● TASK
Copy the listing that follows exactly. Its pictures do not belong in the copy.

● ENTRIES SHOWN
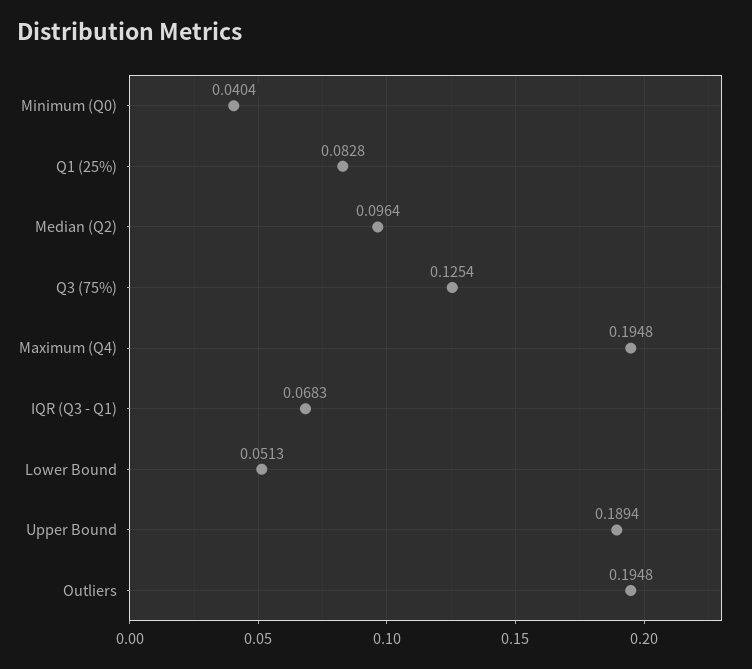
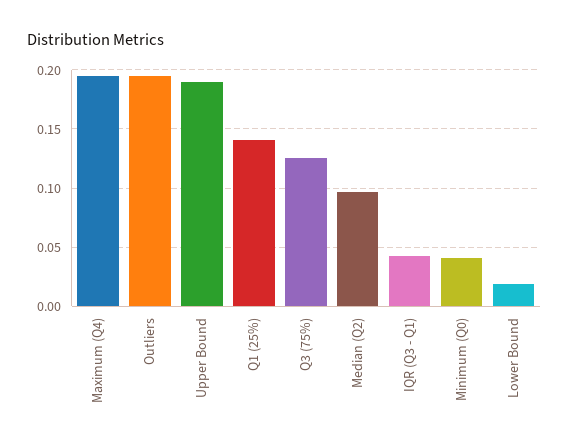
  {
    "Minimum (Q0)": 0.0404,
-   "Q1 (25%)": 0.0828,
+   "Q1 (25%)": 0.14,
    "Median (Q2)": 0.0964,
    "Q3 (75%)": 0.1254,
    "Maximum (Q4)": 0.1948,
-   "IQR (Q3 - Q1)": 0.0683,
+   "IQR (Q3 - Q1)": 0.04,
-   "Lower Bound": 0.0513,
+   "Lower Bound": 0.02,
    "Upper Bound": 0.1894,
    "Outliers": 0.1948
  }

● SOLUTION
  {
    "Minimum (Q0)": 0.0404,
-   "Q1 (25%)": 0.0828,
+   "Q1 (25%)": 0.14,
    "Median (Q2)": 0.0964,
    "Q3 (75%)": 0.1254,
    "Maximum (Q4)": 0.1948,
-   "IQR (Q3 - Q1)": 0.0683,
+   "IQR (Q3 - Q1)": 0.04,
-   "Lower Bound": 0.0513,
+   "Lower Bound": 0.02,
    "Upper Bound": 0.1894,
    "Outliers": 0.1948
  }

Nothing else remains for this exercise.